### DOCUMENT PASSAGE
[Start of section]
I think this is why people in this thread aren't all gung-ho for marijuana in dogs. Wish in one hand and crap in the other and guess which one fills up first, as my family says. 

And it is likely not to happen without someone funding it. I looked on Morris Animal Foundation - that would be a place to bring this to, didn't see it, take a look. 

I am all for complete legalization for adults. Adult humans.


----------



## Yoschi's_Pet_Human

At the same time,, if cigarettes and alcohol were discovered today they would both be illegal... marijuana smoke is hundreds of times more carcinogenic than tobacco smoke... granted, people aren't inhaling the quantities of marijuana smoke that they are of tobacco and it isn't physically addictive,,, but it can and does kill. I do think it should be legal as long as alcohol is legal... but please do not minimize the damage it does.
[End of section]
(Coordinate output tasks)
[Start of section]
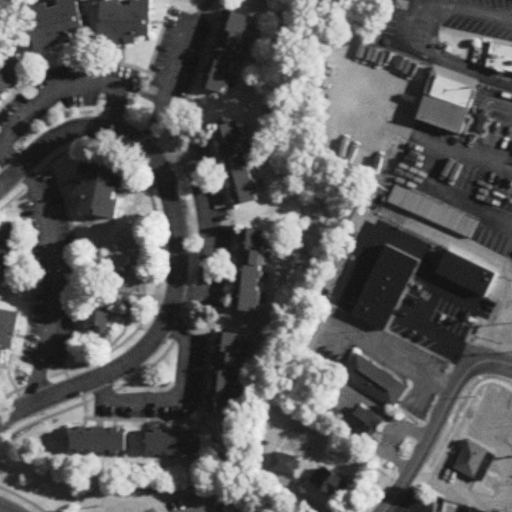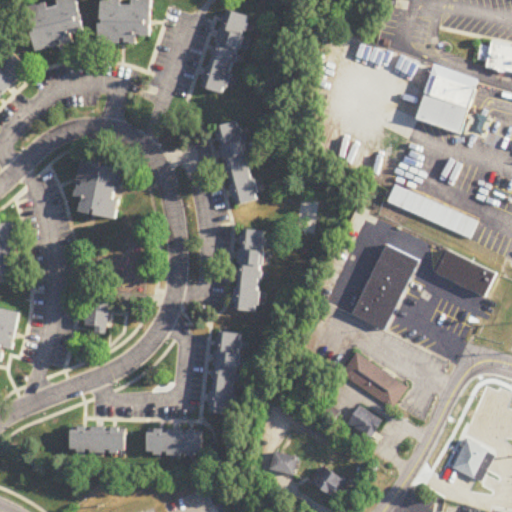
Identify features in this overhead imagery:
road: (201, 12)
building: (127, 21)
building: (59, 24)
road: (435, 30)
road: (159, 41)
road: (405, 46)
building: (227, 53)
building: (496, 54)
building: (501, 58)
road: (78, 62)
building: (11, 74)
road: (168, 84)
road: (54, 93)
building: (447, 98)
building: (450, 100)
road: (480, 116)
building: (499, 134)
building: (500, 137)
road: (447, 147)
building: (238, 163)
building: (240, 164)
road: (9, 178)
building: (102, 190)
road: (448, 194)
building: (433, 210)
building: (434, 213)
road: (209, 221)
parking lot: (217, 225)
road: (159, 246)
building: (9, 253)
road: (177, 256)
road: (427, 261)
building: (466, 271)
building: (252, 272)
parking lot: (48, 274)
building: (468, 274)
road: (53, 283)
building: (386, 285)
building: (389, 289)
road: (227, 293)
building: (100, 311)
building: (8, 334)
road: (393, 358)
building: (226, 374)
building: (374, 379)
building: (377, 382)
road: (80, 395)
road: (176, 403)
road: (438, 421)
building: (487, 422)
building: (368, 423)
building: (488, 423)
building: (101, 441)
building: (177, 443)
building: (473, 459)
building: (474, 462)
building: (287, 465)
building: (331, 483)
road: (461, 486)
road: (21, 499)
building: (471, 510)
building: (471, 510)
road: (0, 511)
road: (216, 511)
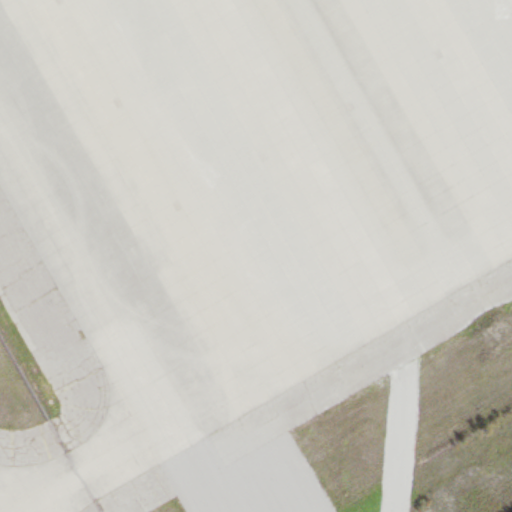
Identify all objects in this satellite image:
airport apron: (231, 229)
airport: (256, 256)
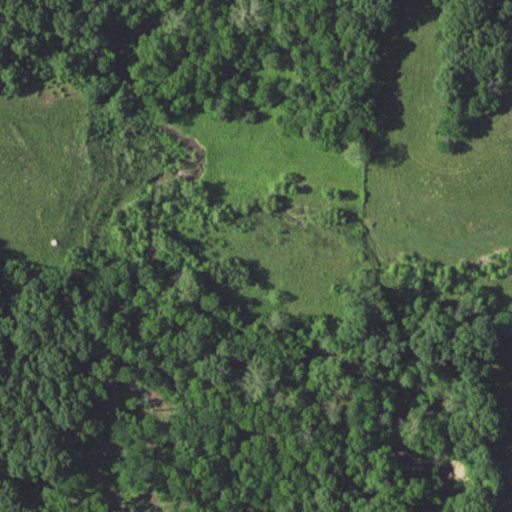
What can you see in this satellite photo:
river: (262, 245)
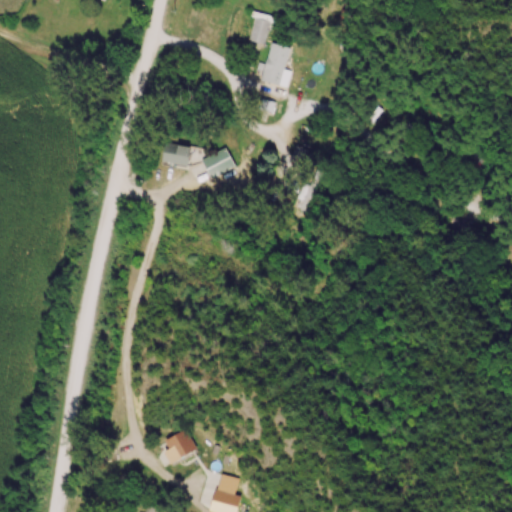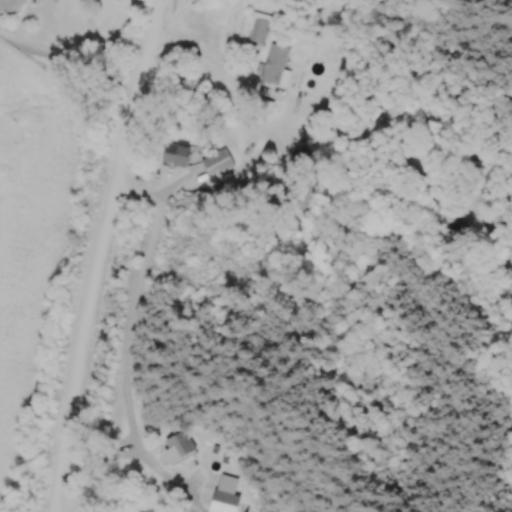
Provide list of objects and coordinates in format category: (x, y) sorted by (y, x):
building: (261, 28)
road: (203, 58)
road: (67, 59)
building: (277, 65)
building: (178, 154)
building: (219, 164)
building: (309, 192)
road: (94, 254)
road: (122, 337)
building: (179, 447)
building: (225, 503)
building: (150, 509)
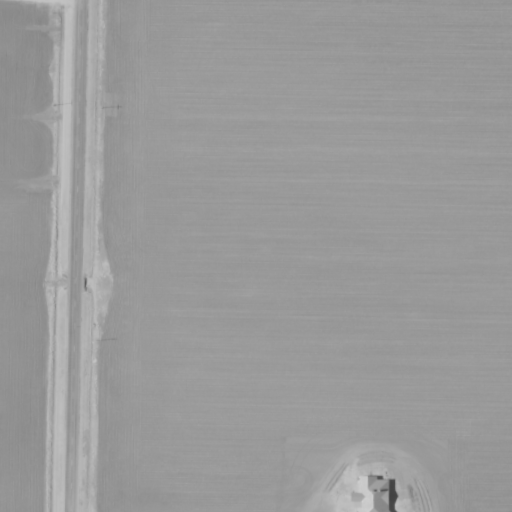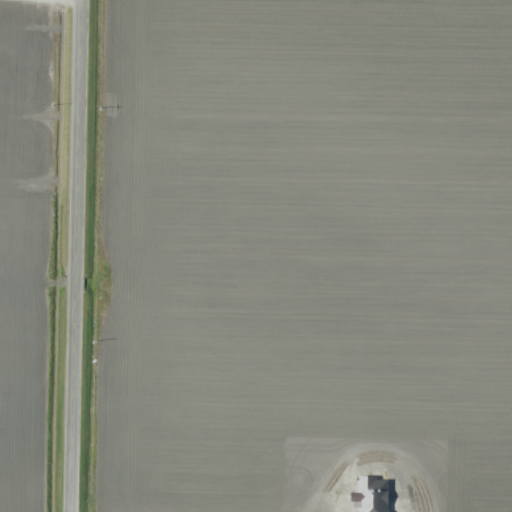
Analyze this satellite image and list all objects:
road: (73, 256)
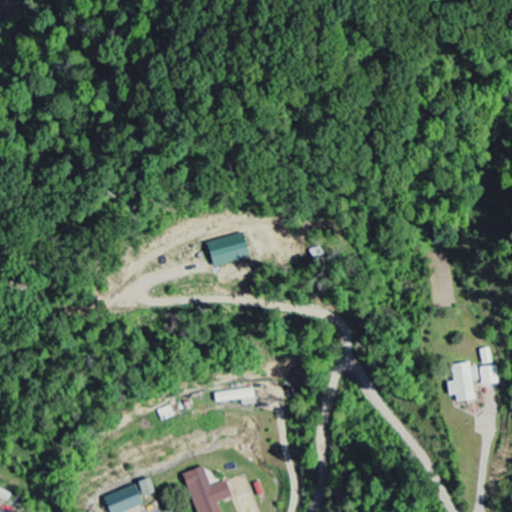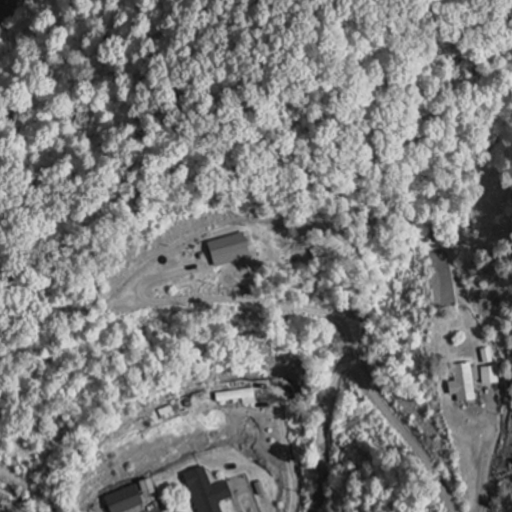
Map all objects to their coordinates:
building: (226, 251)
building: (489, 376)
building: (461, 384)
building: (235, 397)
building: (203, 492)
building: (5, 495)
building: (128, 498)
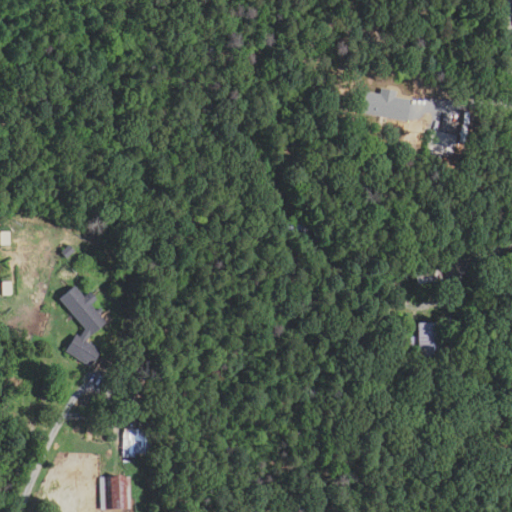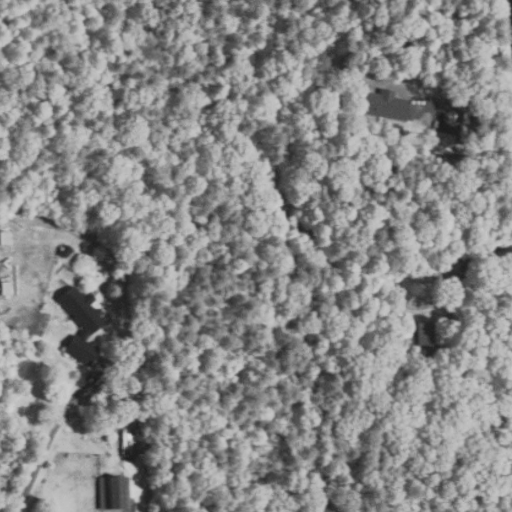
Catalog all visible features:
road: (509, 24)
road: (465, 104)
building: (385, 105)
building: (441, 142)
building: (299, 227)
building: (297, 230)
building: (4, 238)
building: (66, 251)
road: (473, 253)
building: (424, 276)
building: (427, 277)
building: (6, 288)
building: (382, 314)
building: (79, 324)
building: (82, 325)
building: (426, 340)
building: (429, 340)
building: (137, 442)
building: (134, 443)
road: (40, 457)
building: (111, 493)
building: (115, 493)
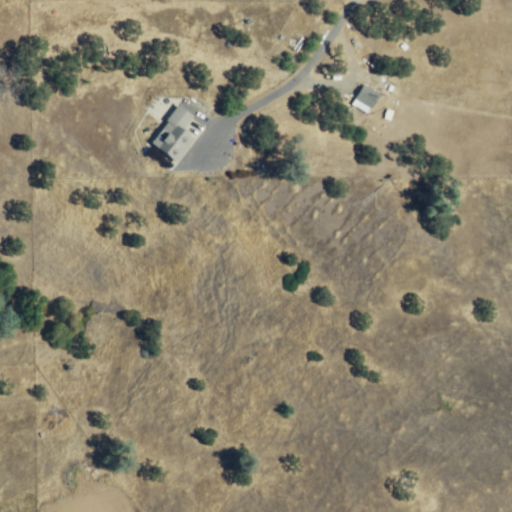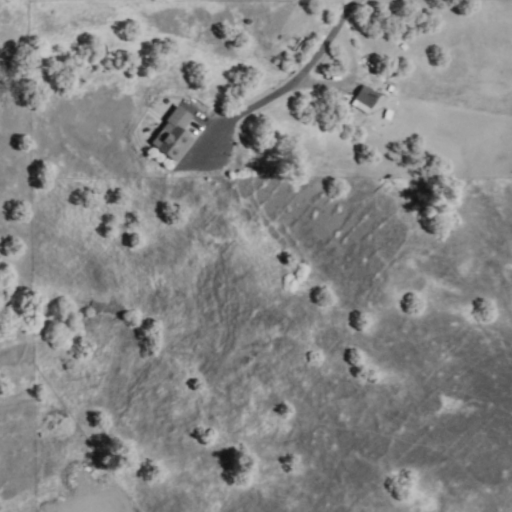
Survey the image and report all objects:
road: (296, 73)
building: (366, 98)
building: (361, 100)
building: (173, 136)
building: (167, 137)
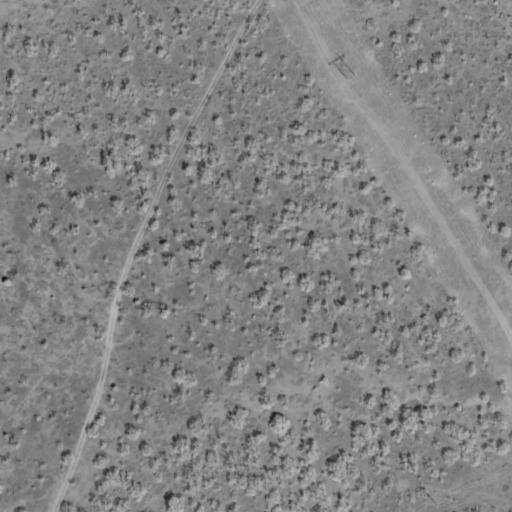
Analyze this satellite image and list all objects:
[End of section]
### DESCRIPTION OF THE TASK
In the forum thread above, which organization does the first poster name as a place to bring the idea of funding this research?

### RESULT OF THIS EXERCISE
Morris Animal Foundation.